Par ailleurs, les représentants des pays membres de l'Otan vont se réunir en urgence, a annoncé son secrétaire général Jens Stoltenberg.  La réunion du Conseil de l'Atlantique nord, qui réunit les ambassadeurs des 29 pays membres de l'Otan, a été convoquée à la suite d'une demande de la Turquie.

Dans le passé, Ankara a plusieurs fois menacé d'"ouvrir les portes" de l'Europe aux migrants, les observateurs y voyant une manière de faire pression sur les pays de l'Union européenne encore traumatisés par la crise migratoire de l'été 2015.

Plusieurs centaines de milliers de personnes, fuyant en majorité les conflits au Proche-Orient, s'étaient alors rendues en Europe en transitant par la Turquie.

"Aucune entrée illégale ne sera tolérée" en Grèce

En mars 2016, la Turquie et l'Union européenne ont conclu un pacte migratoire controversé qui a fait chuter drastiquement le nombre de passages vers la Grèce. Mais Athènes et l'UE ont noté une hausse des arrivées ces derniers mois.

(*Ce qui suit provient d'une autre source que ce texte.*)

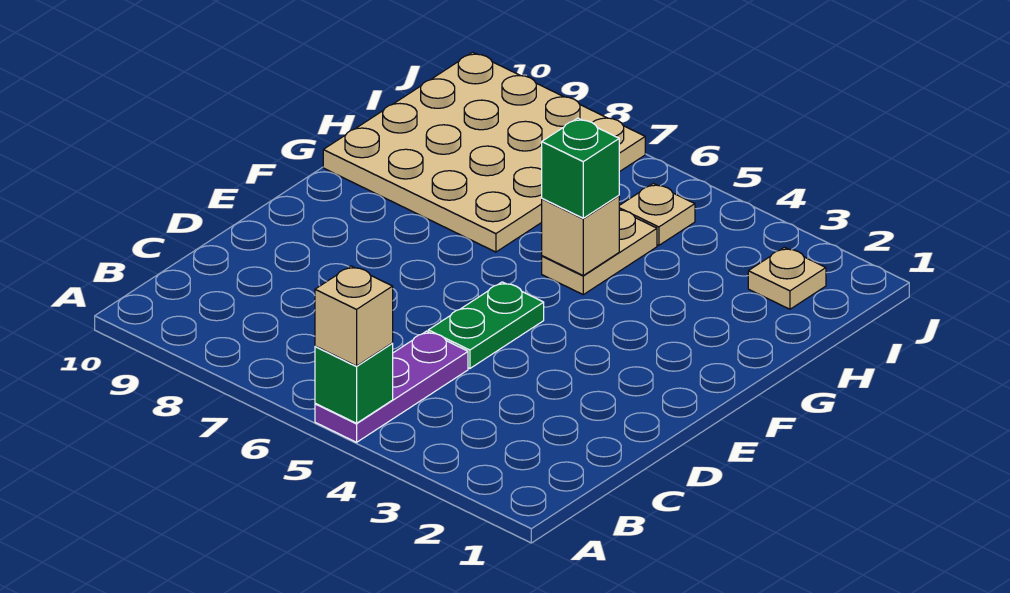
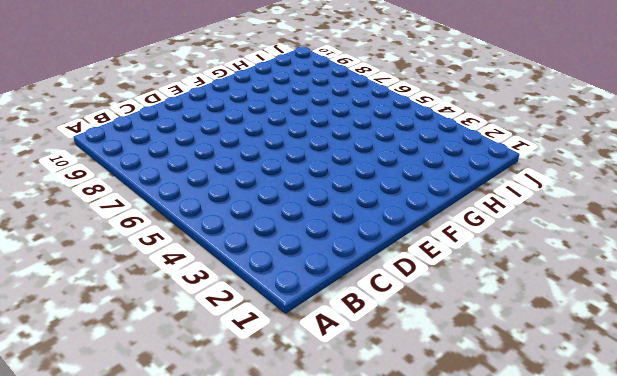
none -> purple plate A5:C5 level 1
none -> green plate D5:E5 level 1

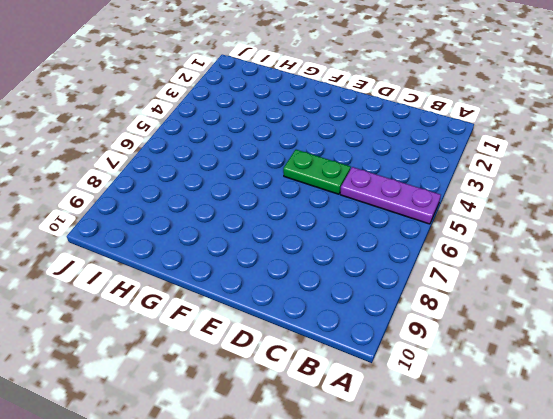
none -> tan plate G5:H5 level 1
none -> tan plate G7:J10 level 1

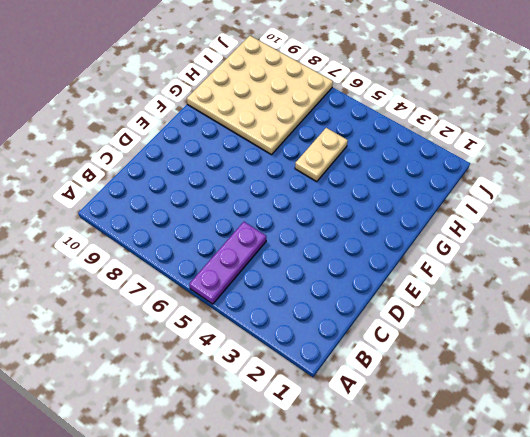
none -> green plate D5:E5 level 1
none -> tan plate I2 level 1

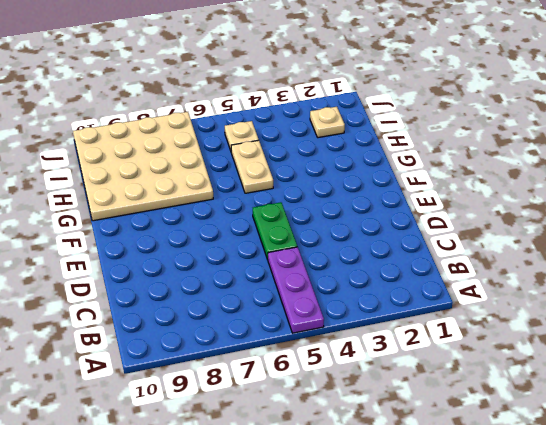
none -> green brick A5 level 2
none -> tan brick G5 level 2

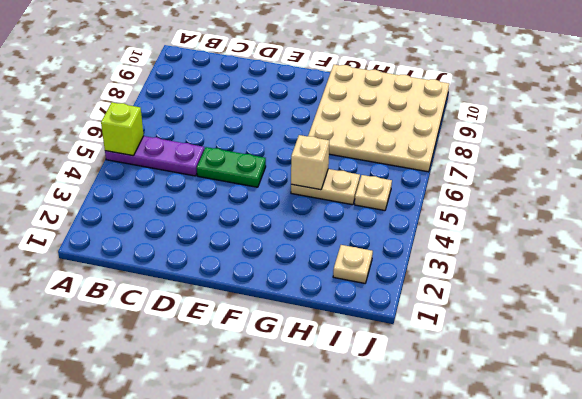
lime brick A5 level 2 -> green brick A5 level 2
none -> tan brick A5 level 3
none -> green brick G5 level 3

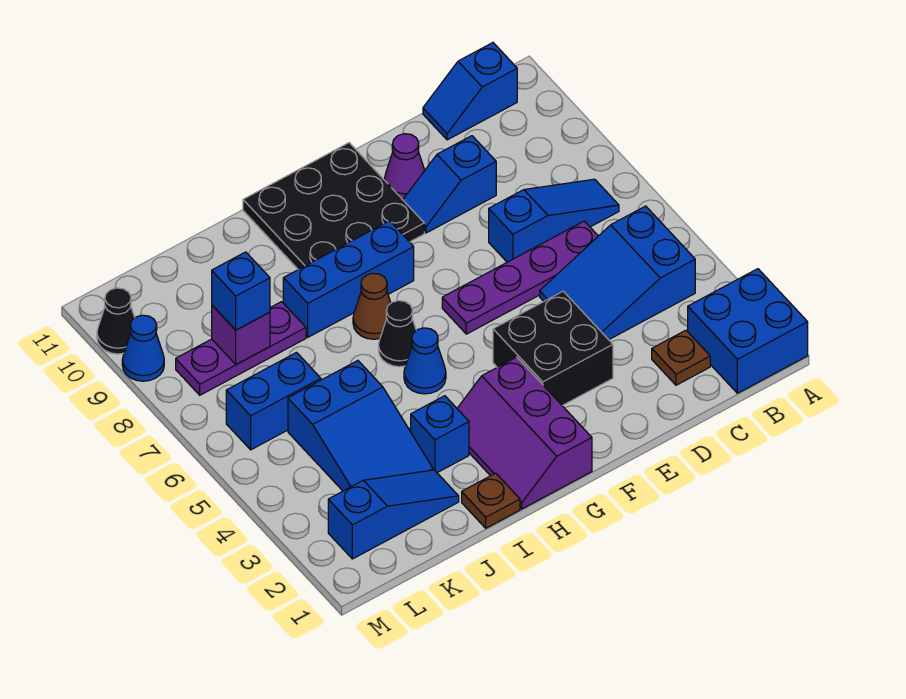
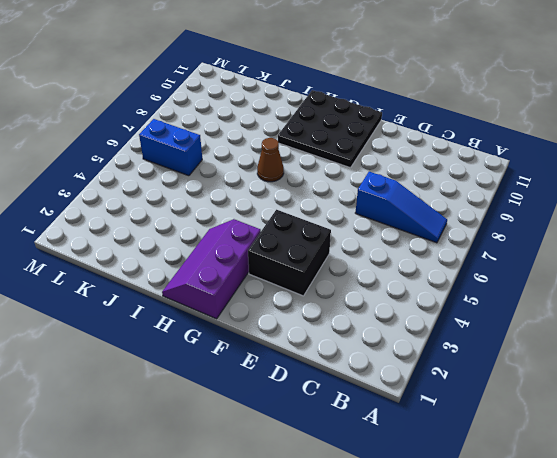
none -> blue brick A1:B2 level 1
none -> blue slope B4:D5 level 1 top B
none -> blue slope B11:C11 level 1 top B

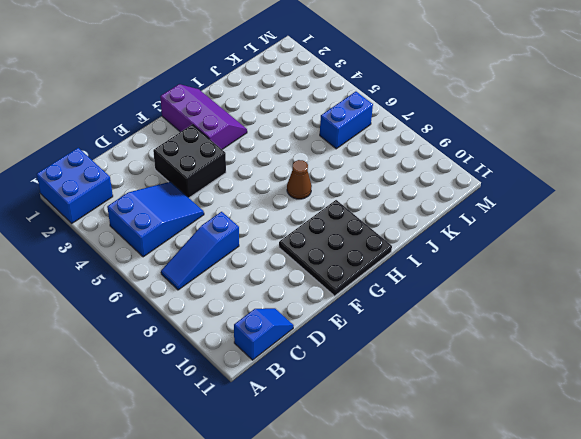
none -> brown plate C2 level 1
none -> purple plate C6:F6 level 1
none -> blue slope D9:E9 level 1 top D

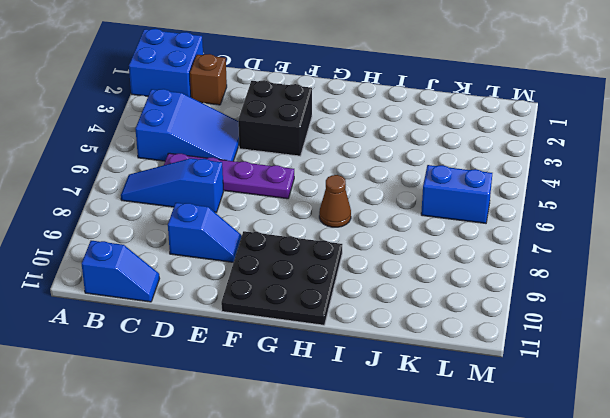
brown brick C2 level 1 -> brown plate C2 level 1
none -> purple cone E10 level 1
none -> purple slope G1:H3 level 1 top G
none -> blue brick G8:I8 level 1

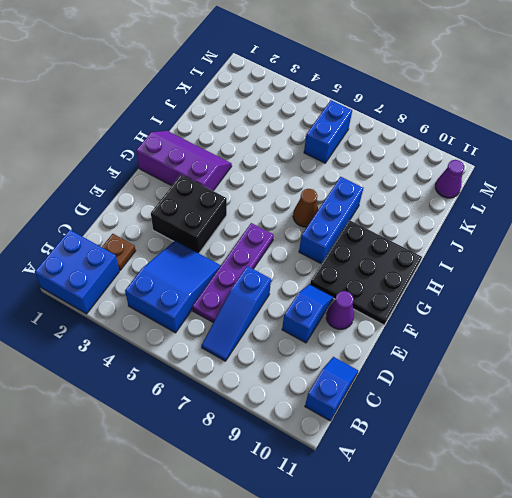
purple cone L11 level 1 -> none
none -> blue cone H5 level 1
none -> black cone H6 level 1
none -> brown plate I1 level 1

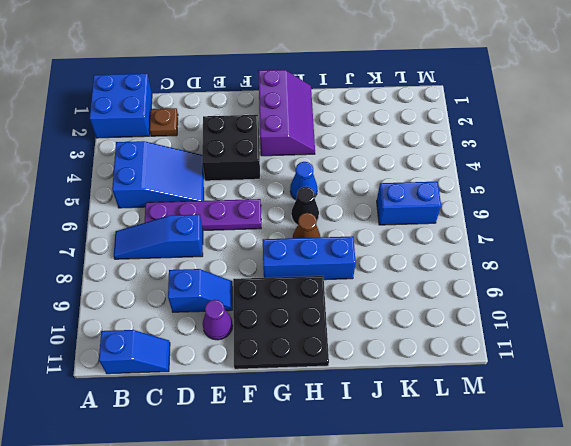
none -> brown plate I1 level 1
none -> blue brick I3 level 1
none -> blue slope J2:L2 level 1 top L

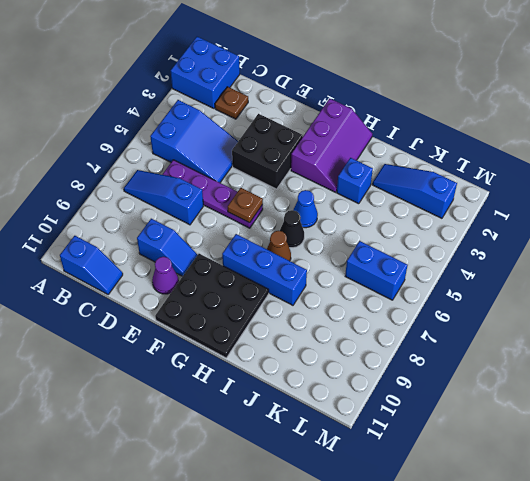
brown plate F6 level 2 -> brown plate I1 level 1
none -> blue slope J3:K5 level 1 top 5
none -> purple plate J8:L8 level 1
none -> blue cone M9 level 1

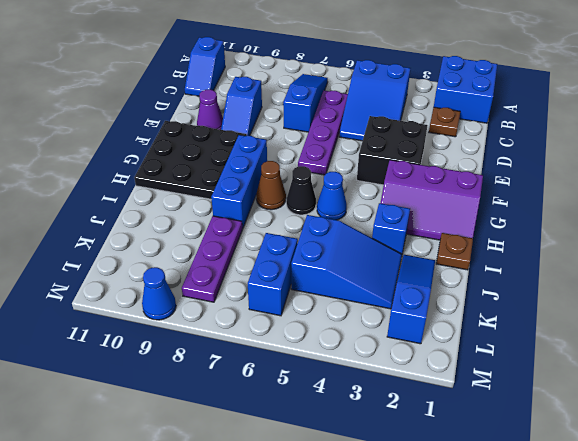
none -> black cone M10 level 1
none -> purple brick K8 level 2
none -> blue brick K8 level 3

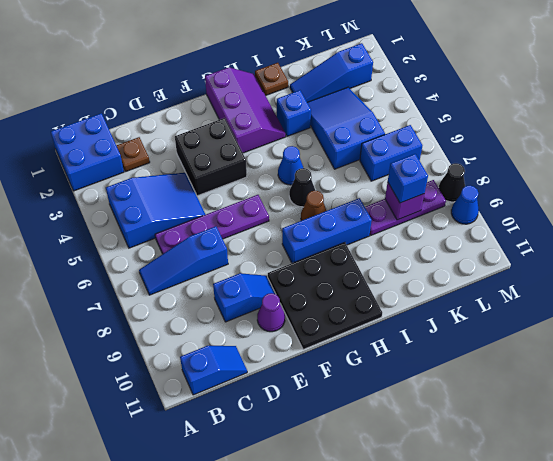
black cone M8 level 1 -> black cone M10 level 1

Des gardes-frontières grecs ont d'ailleurs empêché vendredi des centaines de migrants de traverser le poste frontalier de Kastanies, dans le nord-est du pays, quelques heures après l'annonce par la Turquie qu'elle laisserait les demandeurs d'asile passer en Europe, a-t-on appris de source policière grecque. Des centaines de migrants étaient bloqués dans la zone tampon entre la Grèce et la Turquie, ont constaté des journalistes de l'AFP sur place.

"Je veux être clair : aucune entrée illégale ne sera tolérée", a insisté le Premier ministre grec, Kyriakos Mitsotakis, sur Twitter, soulignant que "la Grèce avait renforcé la sécurité de ses frontières" avec la Turquie.

Ankara a plusieurs fois réclamé davantage d'aide européenne pour faire face à la catastrophe humanitaire à Idleb, où près d'un million de personnes ont fui les bombardements du régime de Damas et de son allié russe, se réfugiant pour la plupart près de la frontière turque.

"Nous accueillons déjà près de quatre millions de réfugiés et n'avons pas les moyens ni les ressources d'autoriser l'entrée sur notre territoire à un million de personnes supplémentaires", a déclaré, vendredi, le directeur de la communication de la présidence turque, Fahrettin Altun.